Sistem peringatan dini yang dibangun tidak cukup hanya berhenti sebagai sebuah informasi
Jakarta (ANTARA) - Masih ingat dengan Seroja, tapi bukan bunga, melainkan badai dahsyat yang terbentuk di perairan Nusa Tenggara Timur (NTT) dan memporak-porandakan sejumlah wilayah terutama di pesisir NTT pada awal April 2021.

Seorang nelayan di pesisir Pantai Oesapa Kota Kupang, Mohammad Mansyur yang akrab dengan sapaan Dewa menjadi penyelamat nyawa warga saat siklon tropis Seroja menerjang.

Bak dewa, seperti nama panggilannya, dengan kemampuan memahami data dan informasi cuaca dari Badan Meteorologi, Klimatologi dan Geofisika (BMKG) yang diterima melalui aplikasi pesan di telepon genggamnya, ia segera mengevakuasi dan mengungsikan warga kampungnya dari amukan Seroja.

Kemampuan Dewa memahami pesan cuaca BMKG didapat dari kegiatan Sekolah Lapang Cuaca Nelayan (SLCN) yang dilaksanakan BMKG untuk para nelayan di Pantai Oesapa.

SLCN merupakan salah satu ikhtiar BMKG untuk meningkatkan literasi dan pengetahuan masyarakat terutama nelayan terhadap iklim dan cuaca.

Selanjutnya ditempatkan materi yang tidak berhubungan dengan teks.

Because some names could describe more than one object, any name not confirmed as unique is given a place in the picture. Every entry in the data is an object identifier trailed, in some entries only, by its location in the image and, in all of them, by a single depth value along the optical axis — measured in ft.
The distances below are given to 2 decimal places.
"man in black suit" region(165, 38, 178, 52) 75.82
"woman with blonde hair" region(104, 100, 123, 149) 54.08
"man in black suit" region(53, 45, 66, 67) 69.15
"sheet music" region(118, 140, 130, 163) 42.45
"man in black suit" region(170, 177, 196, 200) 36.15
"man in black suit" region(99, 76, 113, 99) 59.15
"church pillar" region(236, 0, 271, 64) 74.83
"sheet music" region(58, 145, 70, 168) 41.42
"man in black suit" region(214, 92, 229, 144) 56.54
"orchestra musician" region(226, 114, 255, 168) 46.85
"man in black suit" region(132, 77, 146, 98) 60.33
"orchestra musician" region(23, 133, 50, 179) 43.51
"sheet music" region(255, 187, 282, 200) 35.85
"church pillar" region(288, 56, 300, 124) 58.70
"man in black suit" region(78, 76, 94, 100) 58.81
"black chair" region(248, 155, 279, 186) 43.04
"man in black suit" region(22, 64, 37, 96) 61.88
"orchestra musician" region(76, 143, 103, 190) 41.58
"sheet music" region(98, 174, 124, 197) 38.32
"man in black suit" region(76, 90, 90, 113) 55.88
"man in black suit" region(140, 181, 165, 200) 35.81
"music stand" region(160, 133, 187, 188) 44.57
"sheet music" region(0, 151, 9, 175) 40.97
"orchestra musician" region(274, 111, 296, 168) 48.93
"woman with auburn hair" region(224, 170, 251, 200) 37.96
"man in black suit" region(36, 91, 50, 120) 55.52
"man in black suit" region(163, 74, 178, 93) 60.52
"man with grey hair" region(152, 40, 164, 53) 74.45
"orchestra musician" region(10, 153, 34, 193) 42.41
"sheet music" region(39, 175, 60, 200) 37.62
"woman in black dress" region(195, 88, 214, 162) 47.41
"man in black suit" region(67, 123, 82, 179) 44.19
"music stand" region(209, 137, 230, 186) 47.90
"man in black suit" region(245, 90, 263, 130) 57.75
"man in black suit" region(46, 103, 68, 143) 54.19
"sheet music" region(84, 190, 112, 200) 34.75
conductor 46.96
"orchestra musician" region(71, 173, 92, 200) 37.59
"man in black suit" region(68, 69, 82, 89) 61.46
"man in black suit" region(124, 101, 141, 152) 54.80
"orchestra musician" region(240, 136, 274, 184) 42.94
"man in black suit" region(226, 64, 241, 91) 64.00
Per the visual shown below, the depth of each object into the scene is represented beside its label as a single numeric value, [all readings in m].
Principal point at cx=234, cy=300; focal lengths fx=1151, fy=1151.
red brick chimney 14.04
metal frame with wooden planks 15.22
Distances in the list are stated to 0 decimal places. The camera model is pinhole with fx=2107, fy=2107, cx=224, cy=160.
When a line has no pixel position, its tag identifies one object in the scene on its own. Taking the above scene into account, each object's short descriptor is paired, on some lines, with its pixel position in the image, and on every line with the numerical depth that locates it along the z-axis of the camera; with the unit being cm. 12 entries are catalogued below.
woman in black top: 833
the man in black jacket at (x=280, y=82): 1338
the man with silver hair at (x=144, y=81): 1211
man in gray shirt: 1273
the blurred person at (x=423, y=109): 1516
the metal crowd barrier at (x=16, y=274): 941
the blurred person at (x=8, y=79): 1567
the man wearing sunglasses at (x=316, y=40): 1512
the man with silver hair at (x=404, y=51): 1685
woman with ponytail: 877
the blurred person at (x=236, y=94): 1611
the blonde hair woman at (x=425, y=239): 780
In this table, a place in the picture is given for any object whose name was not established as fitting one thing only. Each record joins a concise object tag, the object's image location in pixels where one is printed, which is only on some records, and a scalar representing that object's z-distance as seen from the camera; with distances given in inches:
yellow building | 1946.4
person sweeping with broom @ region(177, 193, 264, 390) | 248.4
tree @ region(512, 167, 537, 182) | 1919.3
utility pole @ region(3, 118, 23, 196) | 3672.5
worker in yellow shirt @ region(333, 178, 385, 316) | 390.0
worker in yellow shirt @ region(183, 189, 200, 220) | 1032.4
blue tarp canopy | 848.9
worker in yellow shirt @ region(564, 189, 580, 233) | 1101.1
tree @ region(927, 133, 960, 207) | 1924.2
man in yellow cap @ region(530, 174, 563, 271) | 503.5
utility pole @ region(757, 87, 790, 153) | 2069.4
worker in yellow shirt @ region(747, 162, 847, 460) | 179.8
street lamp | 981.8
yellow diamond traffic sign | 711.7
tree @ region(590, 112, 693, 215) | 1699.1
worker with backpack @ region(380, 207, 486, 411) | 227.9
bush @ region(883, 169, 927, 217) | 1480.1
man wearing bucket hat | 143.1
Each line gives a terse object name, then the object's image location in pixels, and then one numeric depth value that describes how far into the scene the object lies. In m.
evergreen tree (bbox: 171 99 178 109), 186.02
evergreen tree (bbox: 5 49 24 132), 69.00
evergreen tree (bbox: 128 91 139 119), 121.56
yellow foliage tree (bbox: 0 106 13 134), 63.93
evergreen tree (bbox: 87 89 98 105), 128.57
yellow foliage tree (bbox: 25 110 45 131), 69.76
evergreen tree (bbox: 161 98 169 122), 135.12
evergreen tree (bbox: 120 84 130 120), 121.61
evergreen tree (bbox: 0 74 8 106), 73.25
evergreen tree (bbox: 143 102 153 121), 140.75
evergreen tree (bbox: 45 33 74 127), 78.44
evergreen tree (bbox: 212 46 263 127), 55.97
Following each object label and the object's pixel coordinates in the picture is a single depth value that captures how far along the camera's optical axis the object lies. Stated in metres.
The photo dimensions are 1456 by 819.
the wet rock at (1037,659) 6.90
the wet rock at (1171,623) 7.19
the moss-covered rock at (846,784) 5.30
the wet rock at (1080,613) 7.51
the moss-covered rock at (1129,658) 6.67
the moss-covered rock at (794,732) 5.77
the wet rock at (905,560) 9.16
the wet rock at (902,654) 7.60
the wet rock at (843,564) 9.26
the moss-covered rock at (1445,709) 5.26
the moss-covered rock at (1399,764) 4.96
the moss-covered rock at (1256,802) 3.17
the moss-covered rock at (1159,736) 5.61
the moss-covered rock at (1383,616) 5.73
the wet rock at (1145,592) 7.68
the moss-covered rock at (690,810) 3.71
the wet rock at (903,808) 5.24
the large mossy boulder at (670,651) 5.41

Nelayan dapat memanfaatkan informasi yang disediakan BMKG melalui laman yang bisa diakses publik mulai dari informasi cuaca, peringatan dini gelombang tinggi sampai lokasi keberadaan ikan yang dapat meningkatkan hasil tangkapan.

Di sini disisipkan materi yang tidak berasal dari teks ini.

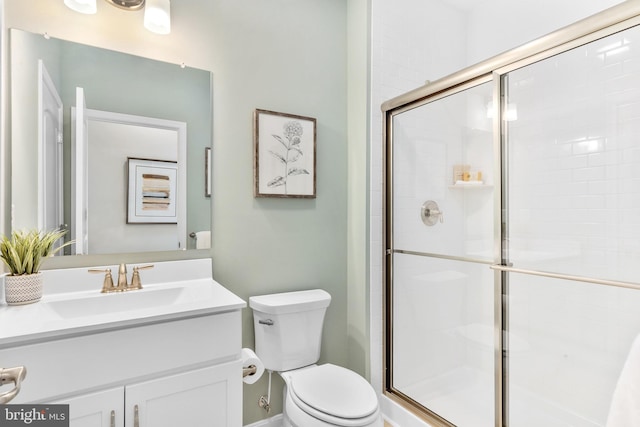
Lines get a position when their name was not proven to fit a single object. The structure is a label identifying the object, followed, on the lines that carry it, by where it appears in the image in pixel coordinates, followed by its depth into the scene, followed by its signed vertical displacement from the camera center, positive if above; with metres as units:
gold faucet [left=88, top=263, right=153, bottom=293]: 1.42 -0.28
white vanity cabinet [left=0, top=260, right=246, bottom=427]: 0.95 -0.44
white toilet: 1.42 -0.75
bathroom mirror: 1.34 +0.31
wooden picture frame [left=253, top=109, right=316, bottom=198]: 1.81 +0.32
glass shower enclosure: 1.26 -0.09
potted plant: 1.20 -0.18
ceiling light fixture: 1.48 +0.88
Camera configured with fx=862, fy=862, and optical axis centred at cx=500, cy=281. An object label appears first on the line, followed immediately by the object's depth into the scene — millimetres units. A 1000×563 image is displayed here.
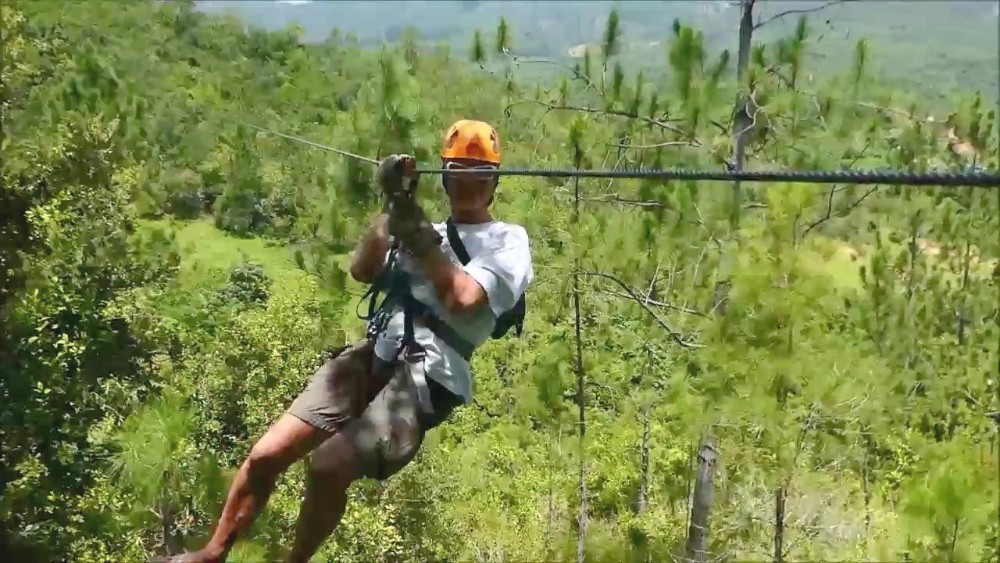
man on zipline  1770
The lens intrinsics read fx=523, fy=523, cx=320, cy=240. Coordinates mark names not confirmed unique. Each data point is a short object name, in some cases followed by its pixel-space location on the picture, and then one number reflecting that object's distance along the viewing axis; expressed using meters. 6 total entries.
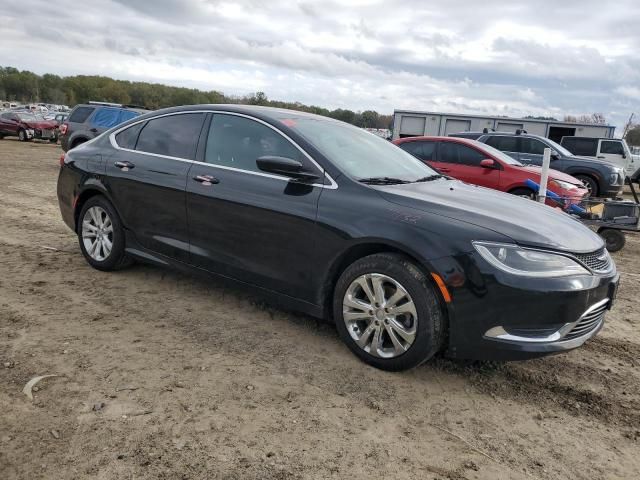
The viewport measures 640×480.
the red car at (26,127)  24.94
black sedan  2.99
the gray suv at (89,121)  14.15
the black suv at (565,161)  12.61
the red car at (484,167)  8.71
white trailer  24.66
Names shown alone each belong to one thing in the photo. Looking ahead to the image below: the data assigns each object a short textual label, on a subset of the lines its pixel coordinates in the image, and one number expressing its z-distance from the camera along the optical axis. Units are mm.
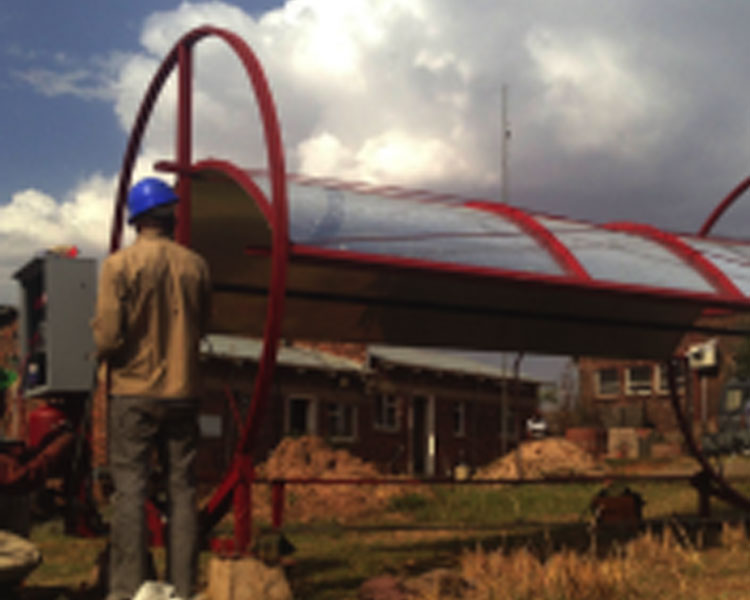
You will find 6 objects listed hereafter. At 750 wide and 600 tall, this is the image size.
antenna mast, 25391
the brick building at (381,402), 25250
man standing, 5371
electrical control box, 7496
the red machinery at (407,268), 7105
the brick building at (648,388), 35344
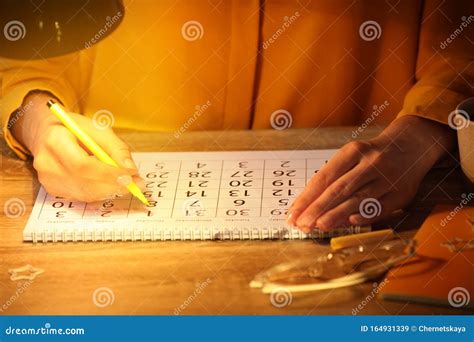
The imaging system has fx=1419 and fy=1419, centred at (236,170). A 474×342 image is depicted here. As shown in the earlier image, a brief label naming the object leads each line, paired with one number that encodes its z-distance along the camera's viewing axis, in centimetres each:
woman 139
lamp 117
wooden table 112
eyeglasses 114
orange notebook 111
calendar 120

Tidak hanya SLCN, BMKG juga meningkatkan pengetahuan petani dengan Sekolah Lapang Iklim (SLI) sehingga petani bisa merencanakan masa tanam hingga panen yang dapat mengurangi risiko gagal panen.

Suparji petani asal Jombang yang juga peserta SLI mengaku mendapatkan manfaat luar biasa dari kegiatan yang sudah diikuti dua kali itu. Ia mengaku sangat mudah mendapatkan info iklim dan cuaca yang diakses dari HP.

Para petani juga diajarkan untuk mengukur curah hujan dengan cara sederhana dan alat manual.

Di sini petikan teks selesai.